Source document —
_ _ _ _ _ _ _
Ernest Blue Vistas in the Trees Beyond Prison Bars
Page 1 of stories and sidebars associated with the life and times of Ernest W. Blue. Complied by his son, Allan G. Blue.

Ernest Wells Blue.

A brief account of a life in the woods

By Allan G. Blue

EWB was born on August 3, 1890, at the Home Farm near the town of North Gage, Oneida County, NY. When I (AGB) was a boy, he took me to a part of the Home Farm that bordered the West Canada Creek and showed me the remains of a log cabin he had built there from trees he had felled himself.

The camp was built near a spot on the West Canada called Blue's Eddy, which the Indians apparently used as a fording place and campground. EWB amassed quite a collection of Indian points and scraping tools that he would find there at low water.

(This collection is now in the NY State Museum, where some were dated to be at least 9,000 years old.)

Letter from NY State Museum acknowledging donation of EWB's Indian artifacts collection. Click to enlarge. Use "back" button to return.
He also told me that one of the spring chores that he and his brothers did was to search the banks of the West Canada for wood, especially cedar, that had been stranded by the annual high water. This salvage was used for fence posts.
_ _ _ _ _ _ _
Stored data entries:
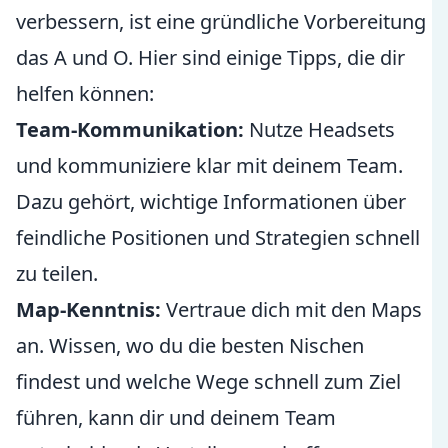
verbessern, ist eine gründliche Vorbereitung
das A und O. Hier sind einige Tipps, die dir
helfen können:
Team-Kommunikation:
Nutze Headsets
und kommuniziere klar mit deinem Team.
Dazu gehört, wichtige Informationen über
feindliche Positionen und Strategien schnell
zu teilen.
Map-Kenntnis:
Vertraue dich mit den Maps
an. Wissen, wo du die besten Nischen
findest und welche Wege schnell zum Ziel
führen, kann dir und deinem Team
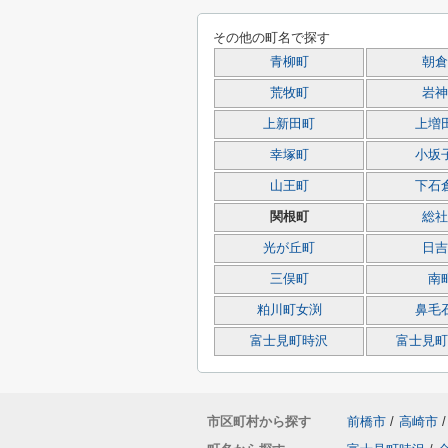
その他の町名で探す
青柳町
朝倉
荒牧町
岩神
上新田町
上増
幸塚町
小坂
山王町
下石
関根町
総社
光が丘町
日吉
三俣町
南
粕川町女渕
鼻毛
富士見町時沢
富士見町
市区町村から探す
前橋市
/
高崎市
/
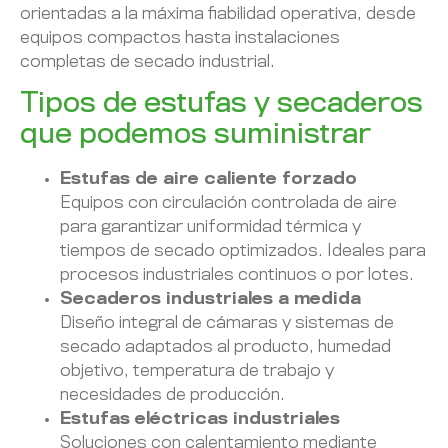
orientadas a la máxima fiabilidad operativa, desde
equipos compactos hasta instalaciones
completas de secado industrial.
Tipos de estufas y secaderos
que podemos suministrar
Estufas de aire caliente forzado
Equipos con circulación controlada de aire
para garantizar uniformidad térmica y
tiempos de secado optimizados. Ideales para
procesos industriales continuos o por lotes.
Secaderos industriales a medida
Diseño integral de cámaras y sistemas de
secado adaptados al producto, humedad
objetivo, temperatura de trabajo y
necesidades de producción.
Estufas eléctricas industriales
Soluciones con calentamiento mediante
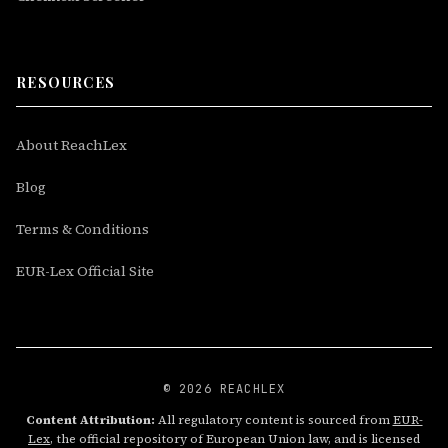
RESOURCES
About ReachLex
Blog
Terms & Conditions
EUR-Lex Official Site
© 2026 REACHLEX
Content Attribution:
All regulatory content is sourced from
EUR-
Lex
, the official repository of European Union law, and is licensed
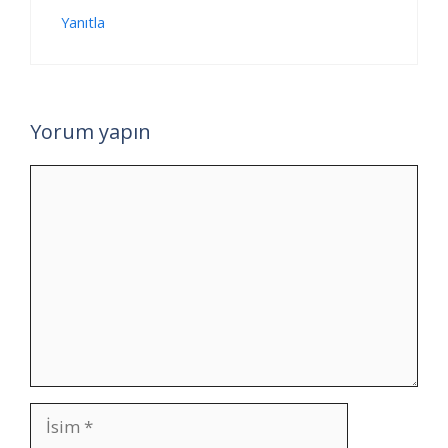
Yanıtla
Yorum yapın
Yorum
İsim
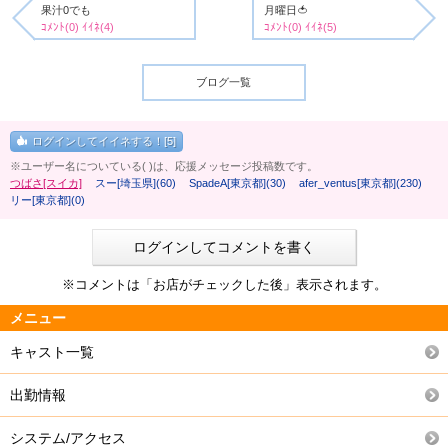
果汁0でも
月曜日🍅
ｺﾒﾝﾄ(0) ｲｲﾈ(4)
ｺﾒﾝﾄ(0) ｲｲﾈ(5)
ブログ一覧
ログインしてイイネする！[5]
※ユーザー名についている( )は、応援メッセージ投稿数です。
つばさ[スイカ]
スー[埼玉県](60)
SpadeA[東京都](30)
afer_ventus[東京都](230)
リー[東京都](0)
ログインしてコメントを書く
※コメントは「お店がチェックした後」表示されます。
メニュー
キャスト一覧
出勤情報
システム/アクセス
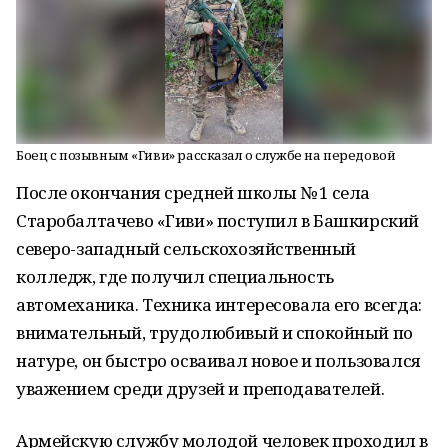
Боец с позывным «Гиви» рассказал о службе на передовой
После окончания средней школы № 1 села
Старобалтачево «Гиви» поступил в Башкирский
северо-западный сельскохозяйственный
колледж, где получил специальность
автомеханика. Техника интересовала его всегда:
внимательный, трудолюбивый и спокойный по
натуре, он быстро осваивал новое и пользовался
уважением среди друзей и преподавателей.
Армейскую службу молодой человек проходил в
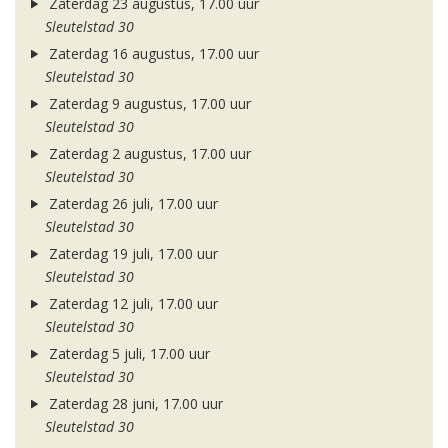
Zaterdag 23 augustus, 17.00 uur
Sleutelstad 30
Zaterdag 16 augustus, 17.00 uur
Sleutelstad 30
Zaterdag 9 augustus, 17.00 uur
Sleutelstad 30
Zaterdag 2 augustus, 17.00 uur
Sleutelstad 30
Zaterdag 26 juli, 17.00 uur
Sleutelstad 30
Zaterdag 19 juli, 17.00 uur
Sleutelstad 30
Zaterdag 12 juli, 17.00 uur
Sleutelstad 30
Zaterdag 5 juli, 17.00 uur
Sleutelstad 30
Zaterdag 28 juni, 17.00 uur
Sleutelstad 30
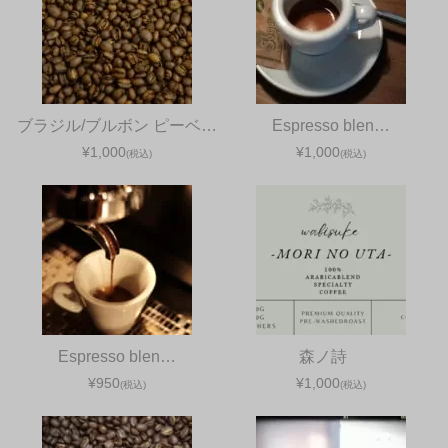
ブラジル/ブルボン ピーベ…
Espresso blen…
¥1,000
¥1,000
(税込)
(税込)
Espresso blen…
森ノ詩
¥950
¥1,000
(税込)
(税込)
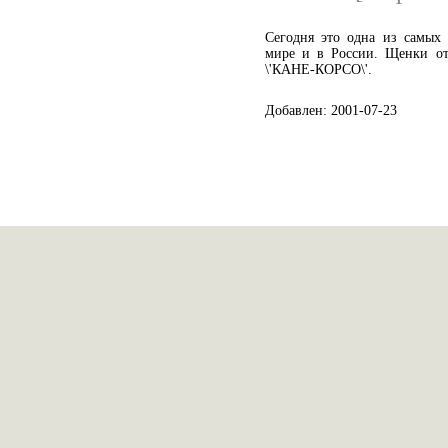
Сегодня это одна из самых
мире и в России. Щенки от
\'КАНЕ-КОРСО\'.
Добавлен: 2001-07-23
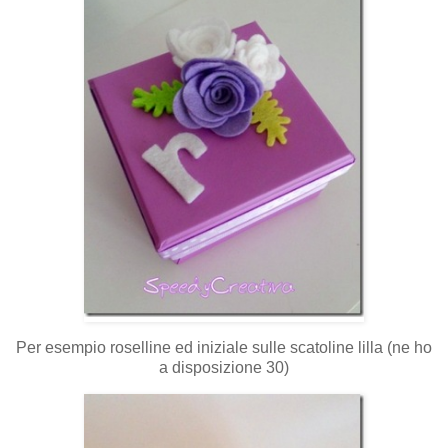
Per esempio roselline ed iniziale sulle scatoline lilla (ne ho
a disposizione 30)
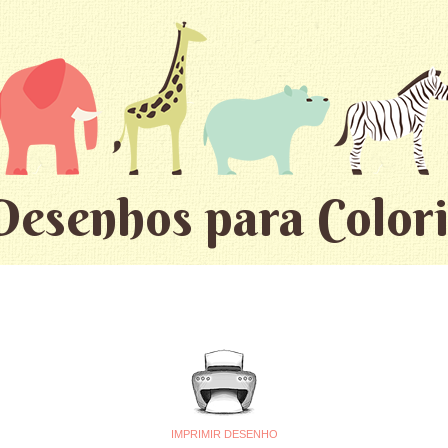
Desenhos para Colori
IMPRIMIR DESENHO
_ _ _ _ _ _ _
What you need to do —
(A) Reproduce the passage of the Ernest Blue account above, between "Ernest Blue Vistas" and "9,000 years old.)", inclusive.
(B) Select each line in the entries above that contains the string "Гиви".

Answers to the problems —
(A)
Ernest Blue Vistas in the Trees Beyond Prison Bars
Page 1 of stories and sidebars associated with the life and times of Ernest W. Blue. Complied by his son, Allan G. Blue.

Ernest Wells Blue.

A brief account of a life in the woods

By Allan G. Blue

EWB was born on August 3, 1890, at the Home Farm near the town of North Gage, Oneida County, NY. When I (AGB) was a boy, he took me to a part of the Home Farm that bordered the West Canada Creek and showed me the remains of a log cabin he had built there from trees he had felled himself.

The camp was built near a spot on the West Canada called Blue's Eddy, which the Indians apparently used as a fording place and campground. EWB amassed quite a collection of Indian points and scraping tools that he would find there at low water.

(This collection is now in the NY State Museum, where some were dated to be at least 9,000 years old.)

(B)
Боец с позывным «Гиви» рассказал о службе на передовой
Старобалтачево «Гиви» поступил в Башкирский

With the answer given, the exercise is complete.